QUÉ HACER
#1 Transcribe del texto fuente el fragmento que va desde "Debido a ese" hasta "traumático.".
#2 Según el texto fuente, ¿quién publicó el libro Cómo aprendí inglés?
#3 Enumera todas las personas que el texto fuente menciona con nombre propio.

TEXTO FUENTE
Cuando
el pasado 11 de abril falleció el maestro y amigo, el escritor
estadounidense Kurt Vonnegut, otro buen amigo, periodista y teatrista, Mauricio Durón, me escribió pidiéndome que dedicara una
columna o ensayo más amplio sobre este novelista.
No lo hice porque sabía que pronto aparecería, en edición bilingüe,
el libro Cómo aprendí inglés (en donde 55 personalidades hispanas en
Estados Unidos cuentan su relación con este idioma), publicado por
National Geographic, y una de las cosas que cuento en este escrito es
precisamente mi encuentro con el maestro Vonnegut.
Me crié en Honduras y desarrollé mi vocación literaria bajo el cobijo
de mi querido padrastro, un poeta de izquierda, José Adán Castelar,
que no comulgaba con la política de Estados Unidos hacia América
Latina, especialmente en los tiempos de la Guerra Fría. Y que
respaldaba la teoría del gran novelista portugués José María Eca de
Queiroz, quien afirmaba que: Todo idioma extranjero debe hablarse
patrióticamente mal.
Debido a ese maniqueísmo de izquierda, viví bastante alejado de todo
lo que oliera a los Estados Unidos, y mi formación inicial fue más
con los clásicos rusos y con el idioma ruso. De hecho, lo otro era lo
bueno y todo lo malo procedía de Estados Unidos. Por supuesto, el
idioma no era la excepción. Ahora que veo hacia atrás, estas
terribles divisiones humanas que causan las ideologías, religiones,
sed de dominación del hombre contra el hombre, confirmo que la
evolución aún está en ciernes. Claro, todo eso hizo que mi encuentro
con el inglés y con la cultura estadounidense fuera mucho más
traumático.

DATOS DE ENTRADA
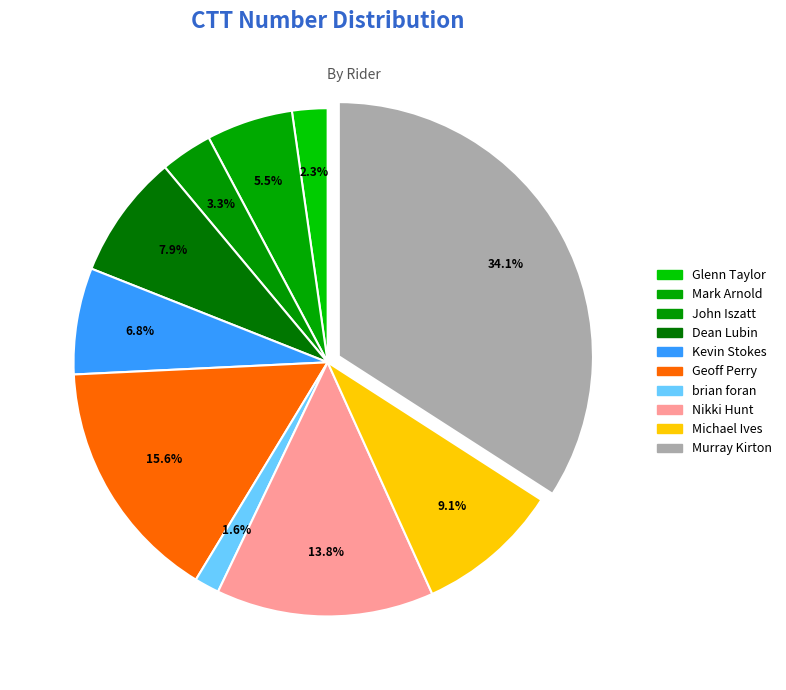

Rank the categories by value from highest to lowest.

Murray Kirton, Geoff Perry, Nikki Hunt, Michael Ives, Dean Lubin, Kevin Stokes, Mark Arnold, John Iszatt, Glenn Taylor, brian foran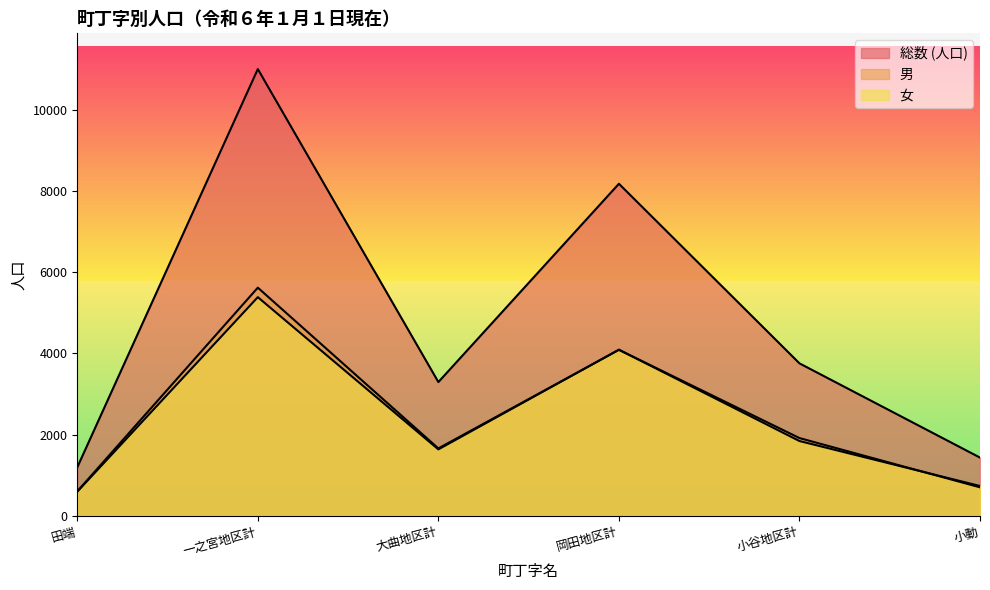

At which category is the sum across all series the highest?

一之宮地区計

RESPUESTAS DEL EJERCICIO
#1
Debido a ese maniqueísmo de izquierda, viví bastante alejado de todo
lo que oliera a los Estados Unidos, y mi formación inicial fue más
con los clásicos rusos y con el idioma ruso. De hecho, lo otro era lo
bueno y todo lo malo procedía de Estados Unidos. Por supuesto, el
idioma no era la excepción. Ahora que veo hacia atrás, estas
terribles divisiones humanas que causan las ideologías, religiones,
sed de dominación del hombre contra el hombre, confirmo que la
evolución aún está en ciernes. Claro, todo eso hizo que mi encuentro
con el inglés y con la cultura estadounidense fuera mucho más
traumático.

#2 National Geographic.

#3 Kurt Vonnegut, Mauricio Durón, José Adán Castelar y José María Eca de Queiroz.